Regardless of your first priorities, chances are you would show up to work, roll up your sleeves, and get started.
That’s not how the B.C. Liberals see it. This year, Family Day marks 200 days since the B.C. legislature last met. That’s 200 days since the B.C. Liberal government showed up to work to address the challenges faced by B.C.’s families.
And in those 200 days, those challenges have only grown. Since the legislature last met, the Liberals have continued to mismanage key files and make life less affordable. Today, we are paying more, and getting less.
Unfortunately, the B.C. Liberals would rather play political games than sit down at the table and get to work.
The first thing the premier did after the election was sign a document that gave huge raises to their own political staffers.
The next thing they did was give plum appointments to failed Liberal candidates.
Then, they cancelled the fall sitting of the legislature, proving that they are willing to delay action on serious issues facing B.C. families when they feel it could help them politically.
Today, they are busy trying to explain a court ruling that showed they tried to provoke a strike and shut down B.C. schools—all because they thought they could get some political mileage from the chaos it would create for families across the province.
Since the May election, the B.C. Liberals have made their priorities clear: their political interest comes first, and B.C. families come last.

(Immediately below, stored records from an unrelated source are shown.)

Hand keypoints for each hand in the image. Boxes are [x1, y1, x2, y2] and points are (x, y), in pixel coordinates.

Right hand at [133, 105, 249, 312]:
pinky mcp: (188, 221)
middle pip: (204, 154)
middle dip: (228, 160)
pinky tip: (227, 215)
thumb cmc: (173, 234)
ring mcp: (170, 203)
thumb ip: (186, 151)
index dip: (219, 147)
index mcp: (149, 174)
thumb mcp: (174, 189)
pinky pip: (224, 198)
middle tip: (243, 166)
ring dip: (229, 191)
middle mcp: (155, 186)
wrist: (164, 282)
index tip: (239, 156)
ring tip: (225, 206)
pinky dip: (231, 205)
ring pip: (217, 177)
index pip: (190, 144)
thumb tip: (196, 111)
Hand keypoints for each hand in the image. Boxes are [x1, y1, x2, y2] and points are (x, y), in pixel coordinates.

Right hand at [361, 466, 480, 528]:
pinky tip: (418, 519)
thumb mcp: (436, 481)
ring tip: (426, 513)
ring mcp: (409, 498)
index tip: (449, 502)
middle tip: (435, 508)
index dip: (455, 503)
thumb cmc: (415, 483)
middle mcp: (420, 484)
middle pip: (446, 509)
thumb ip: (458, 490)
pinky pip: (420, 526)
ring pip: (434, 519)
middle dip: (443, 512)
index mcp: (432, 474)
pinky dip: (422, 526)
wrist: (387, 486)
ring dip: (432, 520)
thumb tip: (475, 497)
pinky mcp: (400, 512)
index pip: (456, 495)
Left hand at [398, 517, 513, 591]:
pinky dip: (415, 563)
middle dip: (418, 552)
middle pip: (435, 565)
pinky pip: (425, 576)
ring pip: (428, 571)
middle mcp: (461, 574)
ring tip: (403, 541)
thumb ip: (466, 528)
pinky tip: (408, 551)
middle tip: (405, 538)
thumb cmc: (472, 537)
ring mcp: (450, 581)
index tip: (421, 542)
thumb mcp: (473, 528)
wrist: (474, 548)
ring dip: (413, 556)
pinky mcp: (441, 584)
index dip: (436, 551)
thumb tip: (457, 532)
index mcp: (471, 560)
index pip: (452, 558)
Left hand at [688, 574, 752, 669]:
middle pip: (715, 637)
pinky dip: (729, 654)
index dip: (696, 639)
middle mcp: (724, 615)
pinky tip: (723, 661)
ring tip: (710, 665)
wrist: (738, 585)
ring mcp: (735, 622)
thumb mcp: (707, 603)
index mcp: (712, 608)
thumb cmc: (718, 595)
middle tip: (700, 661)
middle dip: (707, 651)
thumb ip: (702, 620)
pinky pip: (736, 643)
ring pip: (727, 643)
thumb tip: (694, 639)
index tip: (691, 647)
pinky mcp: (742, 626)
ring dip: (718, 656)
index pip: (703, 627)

In those same 200 days since the legislature last got to work, life has become less affordable, while services that families depend on have declined.
Medical Services Plan premiums climbed while the Liberal government cut planned spending to health authorities, ignoring our overcrowded hospitals. Ferry fares have been increased, and will jump again in April, while the Liberal government announced cuts to ferry services up and down the coast.
And in the fall, just before the legislature should have returned to work, the Liberals announced a hike to hydro rates that will add $300 to the average family’s annual costs—all while allowing the hidden debt at B.C. Hydro to climb.
Meanwhile, the Liberal government has failed to manage our province’s economy, and we are seeing the effects. In the last 200 days, the province’s debt has increased by $2.5 billion—rising faster than under any other premier in B.C.’s history—and we are ninth in the country in private sector job growth. In fact B.C. has lost more than 21,000 full time jobs in the last 200 days.
In other parts of the country, legislatures have been hard at work.
Last year, while B.C.’s legislature sat for just 36 days, every other province’s legislature sat longer—Alberta’s sat for 49 days, Manitoba’s sat for 103 days, Ontario’s 100 days, and Quebec’s sat for 84 days.
Even PEI’s legislature sat for four more days than the B.C. legislature, which represents more than 30 times more people.
The New Democrats are anxious to get back to work, and when we do we’ll be fighting for a province where people come first, not politics.